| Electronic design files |
#####

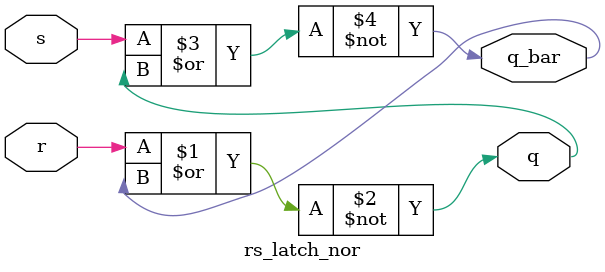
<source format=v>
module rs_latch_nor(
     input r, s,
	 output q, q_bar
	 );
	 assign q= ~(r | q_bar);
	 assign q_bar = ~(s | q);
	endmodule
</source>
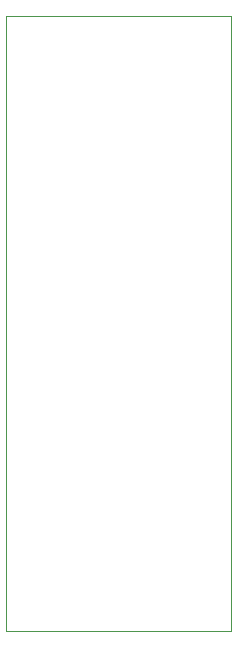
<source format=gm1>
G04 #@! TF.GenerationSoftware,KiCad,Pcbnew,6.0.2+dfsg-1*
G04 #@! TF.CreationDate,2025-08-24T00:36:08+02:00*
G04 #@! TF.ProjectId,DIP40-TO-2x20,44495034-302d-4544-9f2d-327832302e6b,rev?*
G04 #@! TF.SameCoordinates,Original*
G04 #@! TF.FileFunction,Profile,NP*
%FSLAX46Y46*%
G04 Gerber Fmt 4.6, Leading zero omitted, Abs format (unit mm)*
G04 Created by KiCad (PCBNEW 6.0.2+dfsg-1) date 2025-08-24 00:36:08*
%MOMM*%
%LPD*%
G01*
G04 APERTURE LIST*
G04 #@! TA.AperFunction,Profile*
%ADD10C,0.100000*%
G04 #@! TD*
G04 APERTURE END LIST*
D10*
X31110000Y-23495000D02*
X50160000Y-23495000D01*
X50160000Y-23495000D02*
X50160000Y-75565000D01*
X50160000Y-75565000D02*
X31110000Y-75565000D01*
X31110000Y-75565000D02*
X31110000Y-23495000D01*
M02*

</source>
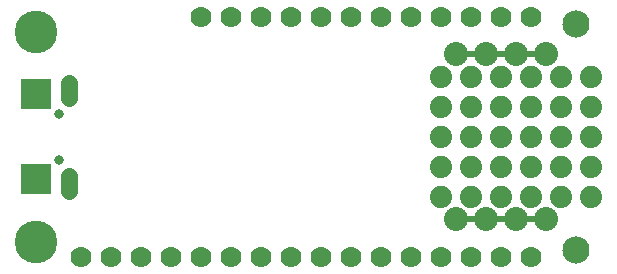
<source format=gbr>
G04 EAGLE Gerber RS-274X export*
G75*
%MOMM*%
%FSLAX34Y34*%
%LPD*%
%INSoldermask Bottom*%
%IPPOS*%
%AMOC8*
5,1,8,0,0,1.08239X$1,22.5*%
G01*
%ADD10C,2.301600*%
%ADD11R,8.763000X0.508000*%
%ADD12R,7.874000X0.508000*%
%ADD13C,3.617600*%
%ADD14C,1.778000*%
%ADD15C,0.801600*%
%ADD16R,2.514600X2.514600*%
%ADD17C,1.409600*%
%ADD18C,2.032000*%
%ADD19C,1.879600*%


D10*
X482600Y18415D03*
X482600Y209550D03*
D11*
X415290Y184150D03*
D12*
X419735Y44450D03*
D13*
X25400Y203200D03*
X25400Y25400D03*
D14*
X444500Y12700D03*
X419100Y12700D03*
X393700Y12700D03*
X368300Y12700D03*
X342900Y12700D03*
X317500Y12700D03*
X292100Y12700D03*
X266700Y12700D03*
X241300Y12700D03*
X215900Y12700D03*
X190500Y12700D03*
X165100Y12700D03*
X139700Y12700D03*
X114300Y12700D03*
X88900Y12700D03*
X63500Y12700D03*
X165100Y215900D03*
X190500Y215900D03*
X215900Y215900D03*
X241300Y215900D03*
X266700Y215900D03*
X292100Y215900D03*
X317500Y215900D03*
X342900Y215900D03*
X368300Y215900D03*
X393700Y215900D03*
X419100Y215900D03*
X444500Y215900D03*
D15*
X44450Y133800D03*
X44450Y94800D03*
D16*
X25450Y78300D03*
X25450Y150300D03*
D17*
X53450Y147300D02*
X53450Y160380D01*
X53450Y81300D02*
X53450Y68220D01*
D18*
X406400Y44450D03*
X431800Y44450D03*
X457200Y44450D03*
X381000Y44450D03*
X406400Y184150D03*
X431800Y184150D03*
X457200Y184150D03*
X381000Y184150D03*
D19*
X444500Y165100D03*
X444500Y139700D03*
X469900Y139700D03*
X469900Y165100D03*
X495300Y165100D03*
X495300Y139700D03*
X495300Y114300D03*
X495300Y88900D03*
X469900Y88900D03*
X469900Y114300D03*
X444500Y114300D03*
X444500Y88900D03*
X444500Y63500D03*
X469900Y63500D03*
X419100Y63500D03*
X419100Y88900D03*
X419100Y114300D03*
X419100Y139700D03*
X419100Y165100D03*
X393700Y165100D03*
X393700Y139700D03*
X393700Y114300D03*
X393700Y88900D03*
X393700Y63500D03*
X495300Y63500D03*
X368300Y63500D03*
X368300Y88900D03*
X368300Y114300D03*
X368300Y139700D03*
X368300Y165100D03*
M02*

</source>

#####

| What is expected |
Your job is to repeat the data exactly, leaving each picture out.

| Result of the task |
<source format=v>
module rs_latch_nor(
     input r, s,
	 output q, q_bar
	 );
	 assign q= ~(r | q_bar);
	 assign q_bar = ~(s | q);
	endmodule
</source>
<source format=gm1>
G04 #@! TF.GenerationSoftware,KiCad,Pcbnew,6.0.2+dfsg-1*
G04 #@! TF.CreationDate,2025-08-24T00:36:08+02:00*
G04 #@! TF.ProjectId,DIP40-TO-2x20,44495034-302d-4544-9f2d-327832302e6b,rev?*
G04 #@! TF.SameCoordinates,Original*
G04 #@! TF.FileFunction,Profile,NP*
%FSLAX46Y46*%
G04 Gerber Fmt 4.6, Leading zero omitted, Abs format (unit mm)*
G04 Created by KiCad (PCBNEW 6.0.2+dfsg-1) date 2025-08-24 00:36:08*
%MOMM*%
%LPD*%
G01*
G04 APERTURE LIST*
G04 #@! TA.AperFunction,Profile*
%ADD10C,0.100000*%
G04 #@! TD*
G04 APERTURE END LIST*
D10*
X31110000Y-23495000D02*
X50160000Y-23495000D01*
X50160000Y-23495000D02*
X50160000Y-75565000D01*
X50160000Y-75565000D02*
X31110000Y-75565000D01*
X31110000Y-75565000D02*
X31110000Y-23495000D01*
M02*

</source>
<source format=gbr>
G04 EAGLE Gerber RS-274X export*
G75*
%MOMM*%
%FSLAX34Y34*%
%LPD*%
%INSoldermask Bottom*%
%IPPOS*%
%AMOC8*
5,1,8,0,0,1.08239X$1,22.5*%
G01*
%ADD10C,2.301600*%
%ADD11R,8.763000X0.508000*%
%ADD12R,7.874000X0.508000*%
%ADD13C,3.617600*%
%ADD14C,1.778000*%
%ADD15C,0.801600*%
%ADD16R,2.514600X2.514600*%
%ADD17C,1.409600*%
%ADD18C,2.032000*%
%ADD19C,1.879600*%


D10*
X482600Y18415D03*
X482600Y209550D03*
D11*
X415290Y184150D03*
D12*
X419735Y44450D03*
D13*
X25400Y203200D03*
X25400Y25400D03*
D14*
X444500Y12700D03*
X419100Y12700D03*
X393700Y12700D03*
X368300Y12700D03*
X342900Y12700D03*
X317500Y12700D03*
X292100Y12700D03*
X266700Y12700D03*
X241300Y12700D03*
X215900Y12700D03*
X190500Y12700D03*
X165100Y12700D03*
X139700Y12700D03*
X114300Y12700D03*
X88900Y12700D03*
X63500Y12700D03*
X165100Y215900D03*
X190500Y215900D03*
X215900Y215900D03*
X241300Y215900D03*
X266700Y215900D03*
X292100Y215900D03*
X317500Y215900D03*
X342900Y215900D03*
X368300Y215900D03*
X393700Y215900D03*
X419100Y215900D03*
X444500Y215900D03*
D15*
X44450Y133800D03*
X44450Y94800D03*
D16*
X25450Y78300D03*
X25450Y150300D03*
D17*
X53450Y147300D02*
X53450Y160380D01*
X53450Y81300D02*
X53450Y68220D01*
D18*
X406400Y44450D03*
X431800Y44450D03*
X457200Y44450D03*
X381000Y44450D03*
X406400Y184150D03*
X431800Y184150D03*
X457200Y184150D03*
X381000Y184150D03*
D19*
X444500Y165100D03*
X444500Y139700D03*
X469900Y139700D03*
X469900Y165100D03*
X495300Y165100D03*
X495300Y139700D03*
X495300Y114300D03*
X495300Y88900D03*
X469900Y88900D03*
X469900Y114300D03*
X444500Y114300D03*
X444500Y88900D03*
X444500Y63500D03*
X469900Y63500D03*
X419100Y63500D03*
X419100Y88900D03*
X419100Y114300D03*
X419100Y139700D03*
X419100Y165100D03*
X393700Y165100D03*
X393700Y139700D03*
X393700Y114300D03*
X393700Y88900D03*
X393700Y63500D03*
X495300Y63500D03*
X368300Y63500D03*
X368300Y88900D03*
X368300Y114300D03*
X368300Y139700D03*
X368300Y165100D03*
M02*

</source>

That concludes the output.